The investigators used inheritance filters to analyze the remaining 31,129 SNVs. If at least three affected family members shared the same variant (autosomal dominant; heterozygote) or two variants in the same gene (autosomal recessive; homozygote or compound heterozygote), the researchers retained the variants. The inheritance filters left 871 SNVs, which were then prioritized based on gene ontology pathway of interest, after which 31 SNVs remained.
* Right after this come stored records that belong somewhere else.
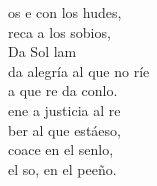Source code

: \begin{cancion}%
	os e con los hudes, \\
	reca a los sobios,\\
Da     Sol           lam\\
da alegría al que no ríe\\
	a que re da conlo.\\
	ene a  justicia al re\\
	ber al que estáeso,\\
	 coace en el senlo,\\
	 el so, en el peeño.\\
\end{cancion}%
However, because the research focused on rare variants, more common SNVs could potentially have been overlooked. Dr. Broderick compared the process of re-examining results to panning for gold. “When you’re panning the stream, you may find flecks of gold that you didn’t look at the first time, but they’re just a lot harder to find.”
Gene Ontology Pathways
Rather than one gene causing all aneurysms, a certain group of genes may relate to why a family has aneurysms, said Dr. Broderick. He noted that since collagen is important to the arterial wall, the researchers hypothesized that it was likely to be involved with aneurysms.
A close analysis of one of the affected families revealed two collagen genes—Collagen 5A12 and Collagen 17A1—that met all the filters and segregated with affected status. The families “have interesting expression patterns of these genes in aneurysmal tissue,” said Dr. Broderick, although more research is necessary to determine the specific variants at work.
The investigators plan to genotype the collagen genes of all available family members and to contrast affected with unaffected family members. “We’re just looking at that data now,” said Dr. Broderick.
In addition to collagen, Dr. Broderick and his colleagues may explore other gene ontology pathways that could contribute to aneurysm, such as those relating to inflammation, blood pressure, and vessel development.
A Complex Picture
Determining who will develop an intracranial aneurysm is a complex task, said Dr. Broderick, as aneurysms result from interactions between genetic variants and environmental factors. “It may very well be that these [genetic] variants don’t have their impact unless they’re occurring in the setting of smoking,” he said, noting that the researchers will conduct secondary analyses focusing on smoking, hypertension, and other risk factors.
“Smoking is by far the most important [risk factor],” said Dr. Broderick. “Seventy to eighty percent of people with an aneurysm have been a smoker at some point in their lives.” He stressed that people could benefit from quitting smoking right now, even though the genetic research is not yet complete.